**What the exercise asks**
Update the data below by replacing every "centimetres" with "centimeters", leaving all other text unchanged.

==== Records supplied

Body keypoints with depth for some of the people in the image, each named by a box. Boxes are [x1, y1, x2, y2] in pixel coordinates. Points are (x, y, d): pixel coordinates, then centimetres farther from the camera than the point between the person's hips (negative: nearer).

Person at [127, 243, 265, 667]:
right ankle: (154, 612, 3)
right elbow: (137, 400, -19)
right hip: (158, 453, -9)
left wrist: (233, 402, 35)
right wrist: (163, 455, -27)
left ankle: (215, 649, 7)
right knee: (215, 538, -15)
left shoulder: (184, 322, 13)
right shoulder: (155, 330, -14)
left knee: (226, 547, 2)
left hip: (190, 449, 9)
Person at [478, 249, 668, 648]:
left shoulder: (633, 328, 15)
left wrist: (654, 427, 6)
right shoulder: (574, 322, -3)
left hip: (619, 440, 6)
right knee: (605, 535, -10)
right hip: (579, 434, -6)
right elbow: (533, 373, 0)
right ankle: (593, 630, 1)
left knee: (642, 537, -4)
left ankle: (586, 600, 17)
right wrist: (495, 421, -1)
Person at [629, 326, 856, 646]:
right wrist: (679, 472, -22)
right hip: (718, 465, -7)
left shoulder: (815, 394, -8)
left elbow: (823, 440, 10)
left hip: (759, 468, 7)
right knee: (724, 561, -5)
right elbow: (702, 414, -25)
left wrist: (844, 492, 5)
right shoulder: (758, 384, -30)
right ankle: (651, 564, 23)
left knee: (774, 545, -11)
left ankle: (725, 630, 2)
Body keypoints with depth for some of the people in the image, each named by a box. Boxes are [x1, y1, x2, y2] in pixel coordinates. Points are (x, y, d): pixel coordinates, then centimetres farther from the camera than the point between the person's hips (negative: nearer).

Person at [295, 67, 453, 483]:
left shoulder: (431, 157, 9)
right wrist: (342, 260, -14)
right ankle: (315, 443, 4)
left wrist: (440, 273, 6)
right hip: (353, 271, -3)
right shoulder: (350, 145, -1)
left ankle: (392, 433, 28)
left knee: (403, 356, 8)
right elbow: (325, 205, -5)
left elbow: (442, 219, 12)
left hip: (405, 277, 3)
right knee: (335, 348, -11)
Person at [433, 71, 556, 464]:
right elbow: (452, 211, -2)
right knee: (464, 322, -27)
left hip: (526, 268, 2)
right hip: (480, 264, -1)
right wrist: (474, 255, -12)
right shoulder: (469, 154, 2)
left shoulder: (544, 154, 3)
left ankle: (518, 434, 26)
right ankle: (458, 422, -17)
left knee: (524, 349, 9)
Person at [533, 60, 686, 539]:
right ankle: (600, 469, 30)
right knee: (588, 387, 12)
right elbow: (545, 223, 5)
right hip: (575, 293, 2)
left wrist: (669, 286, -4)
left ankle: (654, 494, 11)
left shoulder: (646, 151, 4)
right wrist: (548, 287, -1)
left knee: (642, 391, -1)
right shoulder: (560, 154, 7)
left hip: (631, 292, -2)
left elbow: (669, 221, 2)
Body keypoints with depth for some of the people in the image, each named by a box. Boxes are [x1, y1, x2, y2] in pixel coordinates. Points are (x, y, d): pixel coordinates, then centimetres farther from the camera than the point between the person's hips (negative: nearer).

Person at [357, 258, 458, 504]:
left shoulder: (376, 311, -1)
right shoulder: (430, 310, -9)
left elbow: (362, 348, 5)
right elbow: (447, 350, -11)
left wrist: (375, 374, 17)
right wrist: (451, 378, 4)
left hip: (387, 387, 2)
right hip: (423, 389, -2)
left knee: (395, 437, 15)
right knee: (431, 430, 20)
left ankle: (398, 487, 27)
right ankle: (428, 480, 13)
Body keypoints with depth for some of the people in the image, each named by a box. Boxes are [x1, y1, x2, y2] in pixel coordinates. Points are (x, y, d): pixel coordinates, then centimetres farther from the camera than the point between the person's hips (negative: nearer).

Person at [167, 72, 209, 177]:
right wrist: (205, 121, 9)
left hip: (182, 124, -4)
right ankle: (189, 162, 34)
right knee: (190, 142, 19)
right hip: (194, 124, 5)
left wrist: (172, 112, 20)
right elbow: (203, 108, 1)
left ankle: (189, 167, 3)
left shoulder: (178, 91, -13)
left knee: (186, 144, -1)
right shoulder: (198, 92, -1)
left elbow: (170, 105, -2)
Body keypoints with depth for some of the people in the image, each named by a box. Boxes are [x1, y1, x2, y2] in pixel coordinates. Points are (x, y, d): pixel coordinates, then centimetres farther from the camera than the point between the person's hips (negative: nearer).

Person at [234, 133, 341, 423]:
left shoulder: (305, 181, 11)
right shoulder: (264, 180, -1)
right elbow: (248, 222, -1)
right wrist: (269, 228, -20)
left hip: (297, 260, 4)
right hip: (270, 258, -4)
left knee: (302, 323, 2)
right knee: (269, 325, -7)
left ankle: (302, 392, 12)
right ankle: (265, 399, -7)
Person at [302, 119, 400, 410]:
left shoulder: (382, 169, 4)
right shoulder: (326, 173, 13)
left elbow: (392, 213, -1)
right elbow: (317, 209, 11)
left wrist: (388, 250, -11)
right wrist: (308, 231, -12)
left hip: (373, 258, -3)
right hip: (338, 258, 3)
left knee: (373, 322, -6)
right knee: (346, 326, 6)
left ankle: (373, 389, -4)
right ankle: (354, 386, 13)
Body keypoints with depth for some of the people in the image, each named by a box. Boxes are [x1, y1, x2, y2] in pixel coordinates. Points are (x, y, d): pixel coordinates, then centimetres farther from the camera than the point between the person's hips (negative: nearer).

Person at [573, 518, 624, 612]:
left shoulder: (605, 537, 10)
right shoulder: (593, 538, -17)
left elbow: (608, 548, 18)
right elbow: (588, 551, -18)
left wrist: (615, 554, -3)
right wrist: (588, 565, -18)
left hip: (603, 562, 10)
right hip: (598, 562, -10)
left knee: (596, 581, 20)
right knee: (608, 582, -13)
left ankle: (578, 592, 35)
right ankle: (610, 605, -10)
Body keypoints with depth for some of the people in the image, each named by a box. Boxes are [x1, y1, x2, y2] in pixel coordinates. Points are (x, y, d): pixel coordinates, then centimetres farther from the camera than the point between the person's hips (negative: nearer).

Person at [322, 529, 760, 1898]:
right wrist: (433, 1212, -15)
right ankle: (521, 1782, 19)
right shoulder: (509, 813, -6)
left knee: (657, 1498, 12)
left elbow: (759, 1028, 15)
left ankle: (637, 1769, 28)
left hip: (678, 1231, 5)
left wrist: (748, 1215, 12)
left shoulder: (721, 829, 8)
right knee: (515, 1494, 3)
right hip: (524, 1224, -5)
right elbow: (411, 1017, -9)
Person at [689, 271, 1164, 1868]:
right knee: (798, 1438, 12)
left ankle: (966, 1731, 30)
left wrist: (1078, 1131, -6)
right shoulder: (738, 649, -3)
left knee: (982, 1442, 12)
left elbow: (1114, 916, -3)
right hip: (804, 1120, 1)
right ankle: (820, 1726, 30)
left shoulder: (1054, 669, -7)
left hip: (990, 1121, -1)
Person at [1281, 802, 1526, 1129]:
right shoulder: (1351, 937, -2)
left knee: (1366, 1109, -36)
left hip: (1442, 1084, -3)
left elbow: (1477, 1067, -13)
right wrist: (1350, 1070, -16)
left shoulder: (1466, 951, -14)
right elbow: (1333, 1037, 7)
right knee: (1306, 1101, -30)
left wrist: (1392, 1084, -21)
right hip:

========

**Response area**
Body keypoints with depth for some of the people in the image, each named by a box. Boxes are [x1, y1, x2, y2] in pixel coordinates. Points are (x, y, d): pixel coordinates, then centimeters farther from the camera than the point between the person's hips (negative: nearer).

Person at [127, 243, 265, 667]:
right ankle: (154, 612, 3)
right elbow: (137, 400, -19)
right hip: (158, 453, -9)
left wrist: (233, 402, 35)
right wrist: (163, 455, -27)
left ankle: (215, 649, 7)
right knee: (215, 538, -15)
left shoulder: (184, 322, 13)
right shoulder: (155, 330, -14)
left knee: (226, 547, 2)
left hip: (190, 449, 9)
Person at [478, 249, 668, 648]:
left shoulder: (633, 328, 15)
left wrist: (654, 427, 6)
right shoulder: (574, 322, -3)
left hip: (619, 440, 6)
right knee: (605, 535, -10)
right hip: (579, 434, -6)
right elbow: (533, 373, 0)
right ankle: (593, 630, 1)
left knee: (642, 537, -4)
left ankle: (586, 600, 17)
right wrist: (495, 421, -1)
Person at [629, 326, 856, 646]:
right wrist: (679, 472, -22)
right hip: (718, 465, -7)
left shoulder: (815, 394, -8)
left elbow: (823, 440, 10)
left hip: (759, 468, 7)
right knee: (724, 561, -5)
right elbow: (702, 414, -25)
left wrist: (844, 492, 5)
right shoulder: (758, 384, -30)
right ankle: (651, 564, 23)
left knee: (774, 545, -11)
left ankle: (725, 630, 2)
Body keypoints with depth for some of the people in the image, each named by a box. Boxes are [x1, y1, x2, y2] in pixel coordinates. Points are (x, y, d): pixel coordinates, then centimeters farther from the camera than the point between the person's hips (negative: nearer).

Person at [295, 67, 453, 483]:
left shoulder: (431, 157, 9)
right wrist: (342, 260, -14)
right ankle: (315, 443, 4)
left wrist: (440, 273, 6)
right hip: (353, 271, -3)
right shoulder: (350, 145, -1)
left ankle: (392, 433, 28)
left knee: (403, 356, 8)
right elbow: (325, 205, -5)
left elbow: (442, 219, 12)
left hip: (405, 277, 3)
right knee: (335, 348, -11)
Person at [433, 71, 556, 464]:
right elbow: (452, 211, -2)
right knee: (464, 322, -27)
left hip: (526, 268, 2)
right hip: (480, 264, -1)
right wrist: (474, 255, -12)
right shoulder: (469, 154, 2)
left shoulder: (544, 154, 3)
left ankle: (518, 434, 26)
right ankle: (458, 422, -17)
left knee: (524, 349, 9)
Person at [533, 60, 686, 539]:
right ankle: (600, 469, 30)
right knee: (588, 387, 12)
right elbow: (545, 223, 5)
right hip: (575, 293, 2)
left wrist: (669, 286, -4)
left ankle: (654, 494, 11)
left shoulder: (646, 151, 4)
right wrist: (548, 287, -1)
left knee: (642, 391, -1)
right shoulder: (560, 154, 7)
left hip: (631, 292, -2)
left elbow: (669, 221, 2)
Body keypoints with depth for some of the people in the image, each named by a box. Boxes are [x1, y1, x2, y2] in pixel coordinates. Points are (x, y, d): pixel coordinates, then centimeters farther from the camera than the point between the person's hips (negative: nearer).

Person at [357, 258, 458, 504]:
left shoulder: (376, 311, -1)
right shoulder: (430, 310, -9)
left elbow: (362, 348, 5)
right elbow: (447, 350, -11)
left wrist: (375, 374, 17)
right wrist: (451, 378, 4)
left hip: (387, 387, 2)
right hip: (423, 389, -2)
left knee: (395, 437, 15)
right knee: (431, 430, 20)
left ankle: (398, 487, 27)
right ankle: (428, 480, 13)
Body keypoints with depth for some of the people in the image, each named by a box. Boxes are [x1, y1, x2, y2] in pixel coordinates. Points are (x, y, d): pixel coordinates, then centimeters farther from the camera than the point between the person's hips (negative: nearer).

Person at [167, 72, 209, 177]:
right wrist: (205, 121, 9)
left hip: (182, 124, -4)
right ankle: (189, 162, 34)
right knee: (190, 142, 19)
right hip: (194, 124, 5)
left wrist: (172, 112, 20)
right elbow: (203, 108, 1)
left ankle: (189, 167, 3)
left shoulder: (178, 91, -13)
left knee: (186, 144, -1)
right shoulder: (198, 92, -1)
left elbow: (170, 105, -2)
Body keypoints with depth for some of the people in the image, each named by a box. Boxes are [x1, y1, x2, y2] in pixel coordinates. Points are (x, y, d): pixel coordinates, then centimeters farther from the camera than the point between the person's hips (negative: nearer).

Person at [234, 133, 341, 423]:
left shoulder: (305, 181, 11)
right shoulder: (264, 180, -1)
right elbow: (248, 222, -1)
right wrist: (269, 228, -20)
left hip: (297, 260, 4)
right hip: (270, 258, -4)
left knee: (302, 323, 2)
right knee: (269, 325, -7)
left ankle: (302, 392, 12)
right ankle: (265, 399, -7)
Person at [302, 119, 400, 410]:
left shoulder: (382, 169, 4)
right shoulder: (326, 173, 13)
left elbow: (392, 213, -1)
right elbow: (317, 209, 11)
left wrist: (388, 250, -11)
right wrist: (308, 231, -12)
left hip: (373, 258, -3)
right hip: (338, 258, 3)
left knee: (373, 322, -6)
right knee: (346, 326, 6)
left ankle: (373, 389, -4)
right ankle: (354, 386, 13)
Body keypoints with depth for some of the people in the image, each named by a box. Boxes are [x1, y1, x2, y2] in pixel coordinates. Points are (x, y, d): pixel coordinates, then centimeters farther from the camera than the point between the person's hips (negative: nearer).

Person at [573, 518, 624, 612]:
left shoulder: (605, 537, 10)
right shoulder: (593, 538, -17)
left elbow: (608, 548, 18)
right elbow: (588, 551, -18)
left wrist: (615, 554, -3)
right wrist: (588, 565, -18)
left hip: (603, 562, 10)
right hip: (598, 562, -10)
left knee: (596, 581, 20)
right knee: (608, 582, -13)
left ankle: (578, 592, 35)
right ankle: (610, 605, -10)
Body keypoints with depth for some of the people in the image, each named by a box. Boxes are [x1, y1, x2, y2] in pixel coordinates. Points are (x, y, d): pixel coordinates, then centimeters farther from the camera than the point between the person's hips (negative: nearer).

Person at [322, 529, 760, 1898]:
right wrist: (433, 1212, -15)
right ankle: (521, 1782, 19)
right shoulder: (509, 813, -6)
left knee: (657, 1498, 12)
left elbow: (759, 1028, 15)
left ankle: (637, 1769, 28)
left hip: (678, 1231, 5)
left wrist: (748, 1215, 12)
left shoulder: (721, 829, 8)
right knee: (515, 1494, 3)
right hip: (524, 1224, -5)
right elbow: (411, 1017, -9)
Person at [689, 271, 1164, 1868]:
right knee: (798, 1438, 12)
left ankle: (966, 1731, 30)
left wrist: (1078, 1131, -6)
right shoulder: (738, 649, -3)
left knee: (982, 1442, 12)
left elbow: (1114, 916, -3)
right hip: (804, 1120, 1)
right ankle: (820, 1726, 30)
left shoulder: (1054, 669, -7)
left hip: (990, 1121, -1)
Person at [1281, 802, 1526, 1129]:
right shoulder: (1351, 937, -2)
left knee: (1366, 1109, -36)
left hip: (1442, 1084, -3)
left elbow: (1477, 1067, -13)
right wrist: (1350, 1070, -16)
left shoulder: (1466, 951, -14)
right elbow: (1333, 1037, 7)
right knee: (1306, 1101, -30)
left wrist: (1392, 1084, -21)
right hip:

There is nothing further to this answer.